Anger or Action


There is no such thing as dry history in Scripture––every verse contains a lesson. Let me take up just one: “And Jonathan arose from the table in fierce anger, and ate no meat the second day of the new moon; for he was grieved for David, because his father had done him shame” (1 Sam. 20: 34). If David was not welcome at the table of Saul, then how was it that Jonathan was there? Notwithstanding the deep affection he had expressed to his friend, natural links weighed heavily with Jonathan, and he was never able to break with his father. That is the tragedy of his life. Heaven will never forget all that Jonathan did for David––the practical outworking of the love in his heart––but the stark fact is that at the end he perished, not at the side of David, but in the company of his apostate father! How much better it would have been if, on rising from Saul’s table, he had never returned! His place was not there, but in rejection with David.

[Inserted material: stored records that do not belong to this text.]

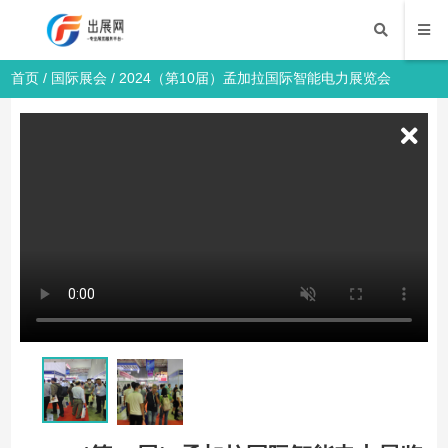
首页
/
国际展会
/ 2024（第10届）孟加拉国际智能电力展览会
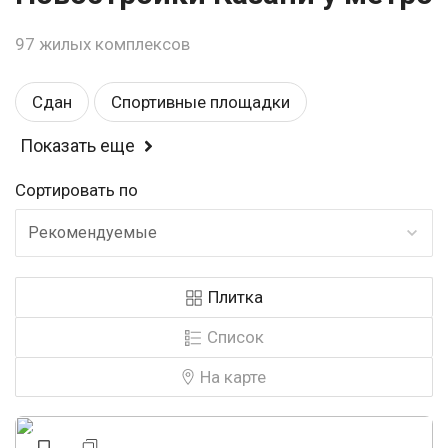
97 жилых комплексов
Сдан
Спортивные площадки
Показать еще
Балкон или лоджия
Детские площадки
Сортировать по
Магазины
Комфорт
Детский садик
Рекомендуемые
Школа
Закрытая территория
Эконом
Плитка
Рядом с парком
Возле метро
У воды
Список
Панорамные окна
Строится
На карте
Видеонаблюдение
Бизнес
У леса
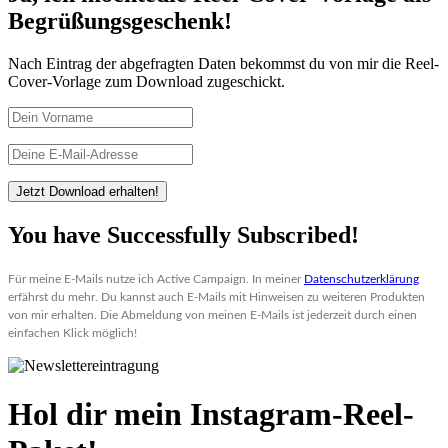
Begrüßungsgeschenk!
Nach Eintrag der abgefragten Daten bekommst du von mir die Reel-
Cover-Vorlage zum Download zugeschickt.
Jetzt Download erhalten!
You have Successfully Subscribed!
Für meine E-Mails nutze ich Active Campaign. In meiner 
Datenschutzerklärung
erfährst du mehr. Du kannst auch E-Mails mit Hinweisen zu weiteren Produkten 
von mir erhalten. Die Abmeldung von meinen E-Mails ist jederzeit durch einen 
einfachen Klick möglich!
Hol dir mein
Instagram-Reel-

   Without question there is great reality here: fierce anger against Saul, and grief for David. Jonathan felt the hatred there was for David, and the injustice done against him. Like Christ, David was hated “without a cause” (Ps. 69: 4)––“And Jonathan answered Saul his father, and said to him, Why should he be put to death? what has he done?” (1 Sam. 20: 32). There is something peculiarly thrilling for the heart of the believer in seeing the anger and indignation of Jonathan, and yet, at the same time, it must be tinged with sadness––sadness that the action was not followed through to its proper end. And have we not seen this in our day? Vital truths––the virgin birth, the resurrection of Christ––are assailed by churchmen, and many a true believer has raised a protest. Yet they stay where they are! “Fierce anger” is not enough. If we love Christ, and our companions do “him shame”, then we must “withdraw from iniquity” (2 Tim. 2: 19). In simple terms, we cannot stay where Christ is hated.